[Collected data]
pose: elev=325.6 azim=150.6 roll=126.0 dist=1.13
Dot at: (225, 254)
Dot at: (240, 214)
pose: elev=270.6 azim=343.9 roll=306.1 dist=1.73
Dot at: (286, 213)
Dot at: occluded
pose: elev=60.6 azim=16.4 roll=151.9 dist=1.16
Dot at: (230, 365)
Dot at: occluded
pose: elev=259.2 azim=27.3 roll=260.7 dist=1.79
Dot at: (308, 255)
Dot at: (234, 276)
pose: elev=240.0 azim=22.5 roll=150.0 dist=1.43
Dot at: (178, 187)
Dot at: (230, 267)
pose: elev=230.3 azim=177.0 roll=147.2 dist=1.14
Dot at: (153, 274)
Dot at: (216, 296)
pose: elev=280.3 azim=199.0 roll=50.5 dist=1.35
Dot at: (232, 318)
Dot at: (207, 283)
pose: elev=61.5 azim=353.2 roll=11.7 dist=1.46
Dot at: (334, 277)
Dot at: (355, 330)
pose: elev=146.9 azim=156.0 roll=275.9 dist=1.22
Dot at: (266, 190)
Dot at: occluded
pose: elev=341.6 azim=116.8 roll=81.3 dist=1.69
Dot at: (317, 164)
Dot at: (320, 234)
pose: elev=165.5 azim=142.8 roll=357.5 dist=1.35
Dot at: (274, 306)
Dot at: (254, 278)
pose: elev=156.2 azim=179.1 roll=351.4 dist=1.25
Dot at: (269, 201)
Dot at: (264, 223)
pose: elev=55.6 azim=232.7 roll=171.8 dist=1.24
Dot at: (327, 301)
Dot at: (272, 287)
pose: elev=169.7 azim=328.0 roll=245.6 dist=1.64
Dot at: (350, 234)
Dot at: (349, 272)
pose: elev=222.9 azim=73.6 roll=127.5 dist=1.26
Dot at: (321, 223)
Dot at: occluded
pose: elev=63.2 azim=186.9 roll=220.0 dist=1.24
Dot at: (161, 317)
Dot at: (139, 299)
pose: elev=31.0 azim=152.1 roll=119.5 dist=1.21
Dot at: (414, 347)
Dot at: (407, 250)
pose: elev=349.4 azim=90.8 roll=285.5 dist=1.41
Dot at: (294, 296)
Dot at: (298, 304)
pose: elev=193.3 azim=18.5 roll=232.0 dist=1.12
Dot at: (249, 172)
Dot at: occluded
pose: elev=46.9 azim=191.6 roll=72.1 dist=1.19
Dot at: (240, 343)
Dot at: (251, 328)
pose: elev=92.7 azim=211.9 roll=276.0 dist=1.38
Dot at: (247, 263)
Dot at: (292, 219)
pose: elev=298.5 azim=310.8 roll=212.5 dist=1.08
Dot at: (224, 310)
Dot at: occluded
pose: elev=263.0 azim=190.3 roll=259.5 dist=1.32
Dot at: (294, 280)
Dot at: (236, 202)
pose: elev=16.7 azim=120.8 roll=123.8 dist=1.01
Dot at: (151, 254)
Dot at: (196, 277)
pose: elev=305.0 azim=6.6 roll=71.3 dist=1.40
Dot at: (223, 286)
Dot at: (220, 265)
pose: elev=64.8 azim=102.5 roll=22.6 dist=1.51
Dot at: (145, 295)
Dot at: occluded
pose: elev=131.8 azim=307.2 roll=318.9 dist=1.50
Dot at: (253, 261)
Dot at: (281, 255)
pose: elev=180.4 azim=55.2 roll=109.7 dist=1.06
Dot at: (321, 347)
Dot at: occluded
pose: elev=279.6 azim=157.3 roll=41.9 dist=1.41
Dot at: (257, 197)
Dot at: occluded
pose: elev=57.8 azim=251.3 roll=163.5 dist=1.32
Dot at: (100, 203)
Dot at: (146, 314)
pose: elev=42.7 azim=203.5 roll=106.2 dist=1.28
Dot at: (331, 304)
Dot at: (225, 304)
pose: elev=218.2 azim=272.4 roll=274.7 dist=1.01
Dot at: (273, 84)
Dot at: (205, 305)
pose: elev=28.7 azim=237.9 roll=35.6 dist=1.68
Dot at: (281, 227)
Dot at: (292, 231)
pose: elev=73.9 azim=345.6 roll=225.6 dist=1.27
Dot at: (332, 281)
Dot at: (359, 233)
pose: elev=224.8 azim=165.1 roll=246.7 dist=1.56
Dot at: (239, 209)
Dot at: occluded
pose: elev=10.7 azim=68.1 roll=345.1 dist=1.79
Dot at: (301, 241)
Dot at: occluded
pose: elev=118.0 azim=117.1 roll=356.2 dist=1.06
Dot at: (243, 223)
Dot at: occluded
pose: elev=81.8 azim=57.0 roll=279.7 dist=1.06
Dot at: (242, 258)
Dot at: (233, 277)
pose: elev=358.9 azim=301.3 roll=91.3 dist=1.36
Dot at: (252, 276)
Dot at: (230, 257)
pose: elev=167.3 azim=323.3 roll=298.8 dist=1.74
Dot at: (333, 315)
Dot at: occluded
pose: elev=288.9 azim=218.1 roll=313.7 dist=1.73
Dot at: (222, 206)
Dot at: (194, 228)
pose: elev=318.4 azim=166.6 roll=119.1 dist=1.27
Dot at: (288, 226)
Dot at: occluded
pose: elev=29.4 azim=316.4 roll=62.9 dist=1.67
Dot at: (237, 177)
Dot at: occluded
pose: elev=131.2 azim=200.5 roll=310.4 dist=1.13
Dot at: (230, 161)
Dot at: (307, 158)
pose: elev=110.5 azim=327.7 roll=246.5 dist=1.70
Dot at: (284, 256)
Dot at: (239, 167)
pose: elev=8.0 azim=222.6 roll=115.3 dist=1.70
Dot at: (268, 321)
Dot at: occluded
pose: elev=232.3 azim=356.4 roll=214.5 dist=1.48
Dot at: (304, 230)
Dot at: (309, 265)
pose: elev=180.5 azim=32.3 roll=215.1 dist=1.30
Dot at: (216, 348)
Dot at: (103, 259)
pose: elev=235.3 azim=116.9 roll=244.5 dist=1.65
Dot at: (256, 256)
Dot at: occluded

Problem to solve → Quote every one of the entries above verbatim, keeping each line unchanged.

Task response →
pose: elev=325.6 azim=150.6 roll=126.0 dist=1.13
Dot at: (225, 254)
Dot at: (240, 214)
pose: elev=270.6 azim=343.9 roll=306.1 dist=1.73
Dot at: (286, 213)
Dot at: occluded
pose: elev=60.6 azim=16.4 roll=151.9 dist=1.16
Dot at: (230, 365)
Dot at: occluded
pose: elev=259.2 azim=27.3 roll=260.7 dist=1.79
Dot at: (308, 255)
Dot at: (234, 276)
pose: elev=240.0 azim=22.5 roll=150.0 dist=1.43
Dot at: (178, 187)
Dot at: (230, 267)
pose: elev=230.3 azim=177.0 roll=147.2 dist=1.14
Dot at: (153, 274)
Dot at: (216, 296)
pose: elev=280.3 azim=199.0 roll=50.5 dist=1.35
Dot at: (232, 318)
Dot at: (207, 283)
pose: elev=61.5 azim=353.2 roll=11.7 dist=1.46
Dot at: (334, 277)
Dot at: (355, 330)
pose: elev=146.9 azim=156.0 roll=275.9 dist=1.22
Dot at: (266, 190)
Dot at: occluded
pose: elev=341.6 azim=116.8 roll=81.3 dist=1.69
Dot at: (317, 164)
Dot at: (320, 234)
pose: elev=165.5 azim=142.8 roll=357.5 dist=1.35
Dot at: (274, 306)
Dot at: (254, 278)
pose: elev=156.2 azim=179.1 roll=351.4 dist=1.25
Dot at: (269, 201)
Dot at: (264, 223)
pose: elev=55.6 azim=232.7 roll=171.8 dist=1.24
Dot at: (327, 301)
Dot at: (272, 287)
pose: elev=169.7 azim=328.0 roll=245.6 dist=1.64
Dot at: (350, 234)
Dot at: (349, 272)
pose: elev=222.9 azim=73.6 roll=127.5 dist=1.26
Dot at: (321, 223)
Dot at: occluded
pose: elev=63.2 azim=186.9 roll=220.0 dist=1.24
Dot at: (161, 317)
Dot at: (139, 299)
pose: elev=31.0 azim=152.1 roll=119.5 dist=1.21
Dot at: (414, 347)
Dot at: (407, 250)
pose: elev=349.4 azim=90.8 roll=285.5 dist=1.41
Dot at: (294, 296)
Dot at: (298, 304)
pose: elev=193.3 azim=18.5 roll=232.0 dist=1.12
Dot at: (249, 172)
Dot at: occluded
pose: elev=46.9 azim=191.6 roll=72.1 dist=1.19
Dot at: (240, 343)
Dot at: (251, 328)
pose: elev=92.7 azim=211.9 roll=276.0 dist=1.38
Dot at: (247, 263)
Dot at: (292, 219)
pose: elev=298.5 azim=310.8 roll=212.5 dist=1.08
Dot at: (224, 310)
Dot at: occluded
pose: elev=263.0 azim=190.3 roll=259.5 dist=1.32
Dot at: (294, 280)
Dot at: (236, 202)
pose: elev=16.7 azim=120.8 roll=123.8 dist=1.01
Dot at: (151, 254)
Dot at: (196, 277)
pose: elev=305.0 azim=6.6 roll=71.3 dist=1.40
Dot at: (223, 286)
Dot at: (220, 265)
pose: elev=64.8 azim=102.5 roll=22.6 dist=1.51
Dot at: (145, 295)
Dot at: occluded
pose: elev=131.8 azim=307.2 roll=318.9 dist=1.50
Dot at: (253, 261)
Dot at: (281, 255)
pose: elev=180.4 azim=55.2 roll=109.7 dist=1.06
Dot at: (321, 347)
Dot at: occluded
pose: elev=279.6 azim=157.3 roll=41.9 dist=1.41
Dot at: (257, 197)
Dot at: occluded
pose: elev=57.8 azim=251.3 roll=163.5 dist=1.32
Dot at: (100, 203)
Dot at: (146, 314)
pose: elev=42.7 azim=203.5 roll=106.2 dist=1.28
Dot at: (331, 304)
Dot at: (225, 304)
pose: elev=218.2 azim=272.4 roll=274.7 dist=1.01
Dot at: (273, 84)
Dot at: (205, 305)
pose: elev=28.7 azim=237.9 roll=35.6 dist=1.68
Dot at: (281, 227)
Dot at: (292, 231)
pose: elev=73.9 azim=345.6 roll=225.6 dist=1.27
Dot at: (332, 281)
Dot at: (359, 233)
pose: elev=224.8 azim=165.1 roll=246.7 dist=1.56
Dot at: (239, 209)
Dot at: occluded
pose: elev=10.7 azim=68.1 roll=345.1 dist=1.79
Dot at: (301, 241)
Dot at: occluded
pose: elev=118.0 azim=117.1 roll=356.2 dist=1.06
Dot at: (243, 223)
Dot at: occluded
pose: elev=81.8 azim=57.0 roll=279.7 dist=1.06
Dot at: (242, 258)
Dot at: (233, 277)
pose: elev=358.9 azim=301.3 roll=91.3 dist=1.36
Dot at: (252, 276)
Dot at: (230, 257)
pose: elev=167.3 azim=323.3 roll=298.8 dist=1.74
Dot at: (333, 315)
Dot at: occluded
pose: elev=288.9 azim=218.1 roll=313.7 dist=1.73
Dot at: (222, 206)
Dot at: (194, 228)
pose: elev=318.4 azim=166.6 roll=119.1 dist=1.27
Dot at: (288, 226)
Dot at: occluded
pose: elev=29.4 azim=316.4 roll=62.9 dist=1.67
Dot at: (237, 177)
Dot at: occluded
pose: elev=131.2 azim=200.5 roll=310.4 dist=1.13
Dot at: (230, 161)
Dot at: (307, 158)
pose: elev=110.5 azim=327.7 roll=246.5 dist=1.70
Dot at: (284, 256)
Dot at: (239, 167)
pose: elev=8.0 azim=222.6 roll=115.3 dist=1.70
Dot at: (268, 321)
Dot at: occluded
pose: elev=232.3 azim=356.4 roll=214.5 dist=1.48
Dot at: (304, 230)
Dot at: (309, 265)
pose: elev=180.5 azim=32.3 roll=215.1 dist=1.30
Dot at: (216, 348)
Dot at: (103, 259)
pose: elev=235.3 azim=116.9 roll=244.5 dist=1.65
Dot at: (256, 256)
Dot at: occluded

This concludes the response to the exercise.